# Goal of the exercise
How many lines in the rows below contain the string "tests"? Reply with the number alone.
Data supplied START
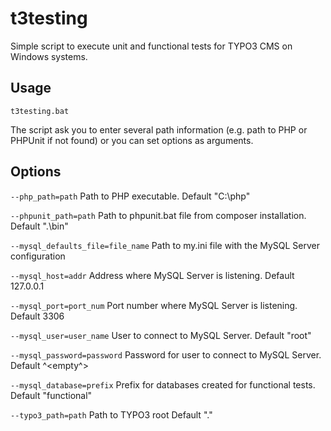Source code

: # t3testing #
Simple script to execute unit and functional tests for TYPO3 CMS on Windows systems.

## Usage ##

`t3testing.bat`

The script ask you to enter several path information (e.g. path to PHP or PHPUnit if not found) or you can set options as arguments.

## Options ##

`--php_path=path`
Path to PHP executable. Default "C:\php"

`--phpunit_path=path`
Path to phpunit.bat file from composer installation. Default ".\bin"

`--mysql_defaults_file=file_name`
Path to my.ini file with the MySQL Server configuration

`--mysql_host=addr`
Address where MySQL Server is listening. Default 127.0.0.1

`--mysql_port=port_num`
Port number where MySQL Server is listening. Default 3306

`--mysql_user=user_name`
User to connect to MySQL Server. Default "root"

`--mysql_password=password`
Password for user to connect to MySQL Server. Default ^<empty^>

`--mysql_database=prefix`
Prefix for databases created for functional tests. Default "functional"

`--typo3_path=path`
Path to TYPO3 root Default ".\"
Data supplied END
# Response to the task
2